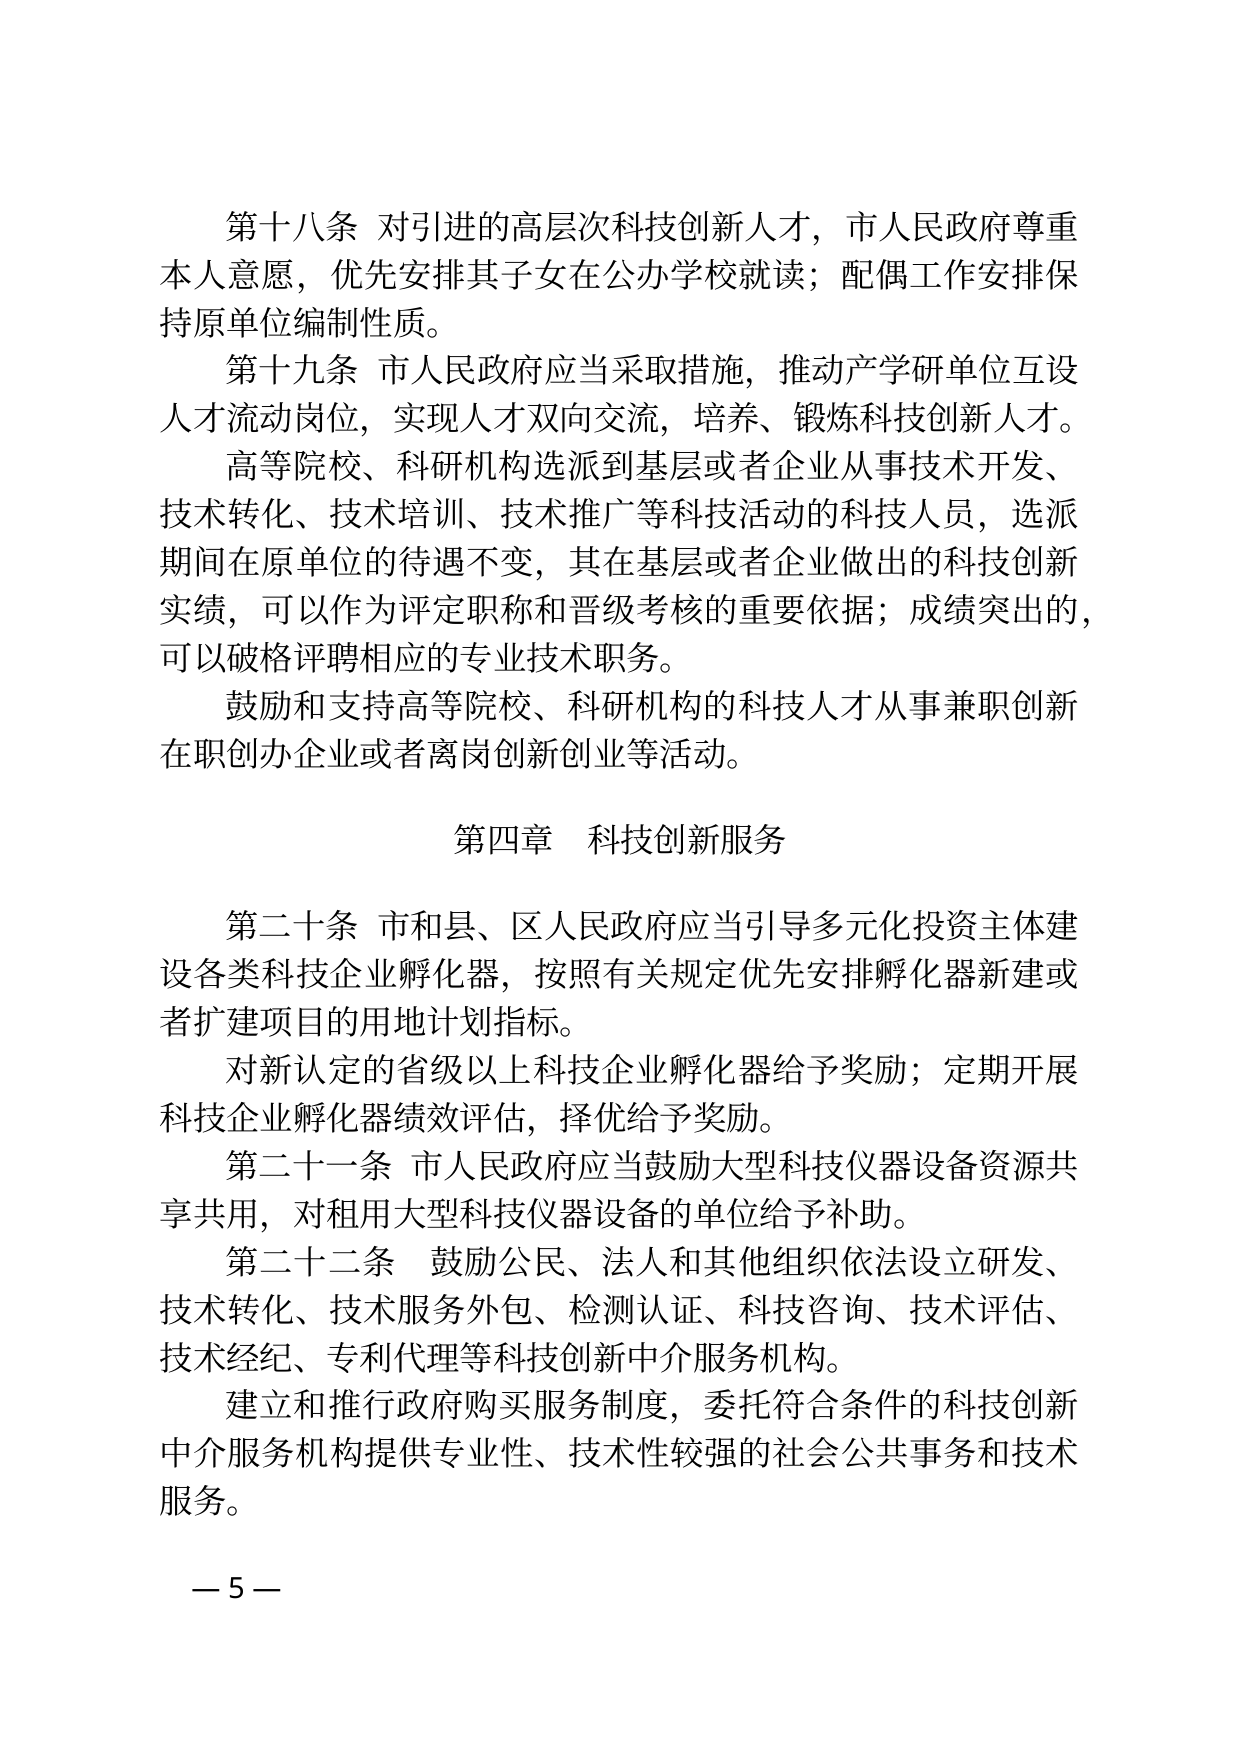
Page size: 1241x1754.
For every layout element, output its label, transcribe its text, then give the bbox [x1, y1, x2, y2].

text 第二十条 市和县、区人民政府应当引导多元化投资主体建设各类科技企业孵化器，按照有关规定优先安排孵化器新建或者扩建项目的用地计划指标。 [159, 900, 1081, 1044]
text 鼓励和支持高等院校、科研机构的科技人才从事兼职创新、在职创办企业或者离岗创新创业等活动。 [159, 680, 1081, 776]
text 第四章 科技创新服务 [159, 814, 1081, 862]
text 第十八条 对引进的高层次科技创新人才，市人民政府尊重本人意愿，优先安排其子女在公办学校就读；配偶工作安排保持原单位编制性质。 [159, 201, 1081, 344]
text 第二十二条 鼓励公民、法人和其他组织依法设立研发、技术转化、技术服务外包、检测认证、科技咨询、技术评估、技术经纪、专利代理等科技创新中介服务机构。 [159, 1236, 1081, 1379]
text 第二十一条 市人民政府应当鼓励大型科技仪器设备资源共享共用，对租用大型科技仪器设备的单位给予补助。 [159, 1140, 1081, 1236]
text 第十九条 市人民政府应当采取措施，推动产学研单位互设人才流动岗位，实现人才双向交流，培养、锻炼科技创新人才。 [159, 344, 1081, 440]
text 对新认定的省级以上科技企业孵化器给予奖励；定期开展科技企业孵化器绩效评估，择优给予奖励。 [159, 1044, 1081, 1140]
text 建立和推行政府购买服务制度，委托符合条件的科技创新中介服务机构提供专业性、技术性较强的社会公共事务和技术服务。 [159, 1379, 1081, 1523]
text 高等院校、科研机构选派到基层或者企业从事技术开发、技术转化、技术培训、技术推广等科技活动的科技人员，选派期间在原单位的待遇不变，其在基层或者企业做出的科技创新实绩，可以作为评定职称和晋级考核的重要依据；成绩突出的，可以破格评聘相应的专业技术职务。 [159, 440, 1081, 680]
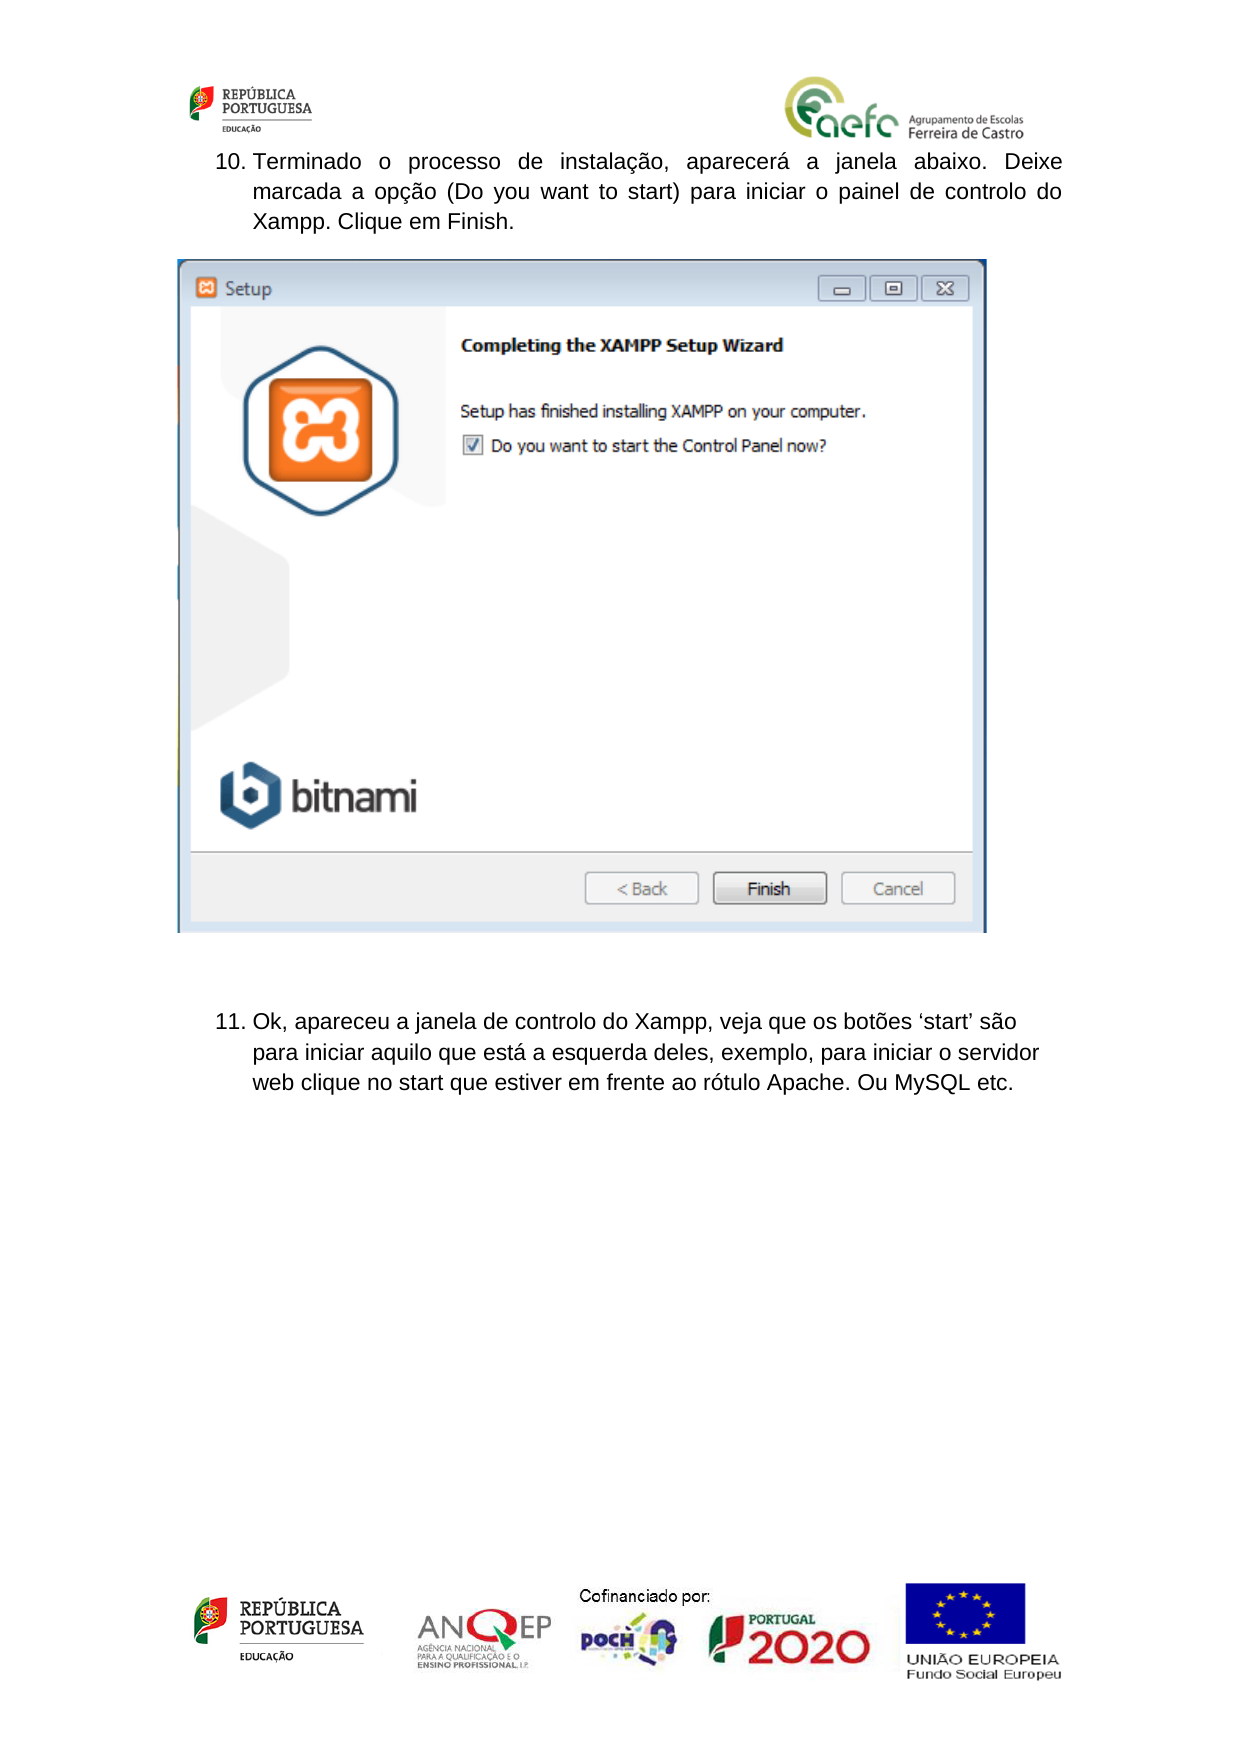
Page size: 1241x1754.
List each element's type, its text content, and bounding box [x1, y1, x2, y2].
*****
**Task instructions**
Would you please retype the material above exactly and leave out each picture?

**Response area**
Page size: 1241x1754.
For every layout element, output its label, transcribe its text, then give the bbox [x1, y1, x2, y2].

text 第二十条 市和县、区人民政府应当引导多元化投资主体建设各类科技企业孵化器，按照有关规定优先安排孵化器新建或者扩建项目的用地计划指标。 [159, 900, 1081, 1044]
text 鼓励和支持高等院校、科研机构的科技人才从事兼职创新、在职创办企业或者离岗创新创业等活动。 [159, 680, 1081, 776]
text 第四章 科技创新服务 [159, 814, 1081, 862]
text 第十八条 对引进的高层次科技创新人才，市人民政府尊重本人意愿，优先安排其子女在公办学校就读；配偶工作安排保持原单位编制性质。 [159, 201, 1081, 344]
text 第二十二条 鼓励公民、法人和其他组织依法设立研发、技术转化、技术服务外包、检测认证、科技咨询、技术评估、技术经纪、专利代理等科技创新中介服务机构。 [159, 1236, 1081, 1379]
text 第二十一条 市人民政府应当鼓励大型科技仪器设备资源共享共用，对租用大型科技仪器设备的单位给予补助。 [159, 1140, 1081, 1236]
text 第十九条 市人民政府应当采取措施，推动产学研单位互设人才流动岗位，实现人才双向交流，培养、锻炼科技创新人才。 [159, 344, 1081, 440]
text 对新认定的省级以上科技企业孵化器给予奖励；定期开展科技企业孵化器绩效评估，择优给予奖励。 [159, 1044, 1081, 1140]
text 建立和推行政府购买服务制度，委托符合条件的科技创新中介服务机构提供专业性、技术性较强的社会公共事务和技术服务。 [159, 1379, 1081, 1523]
text 高等院校、科研机构选派到基层或者企业从事技术开发、技术转化、技术培训、技术推广等科技活动的科技人员，选派期间在原单位的待遇不变，其在基层或者企业做出的科技创新实绩，可以作为评定职称和晋级考核的重要依据；成绩突出的，可以破格评聘相应的专业技术职务。 [159, 440, 1081, 680]
Page size: 1241x1754.
List each element's type, its text content, and bounding box [x1, y1, x2, y2].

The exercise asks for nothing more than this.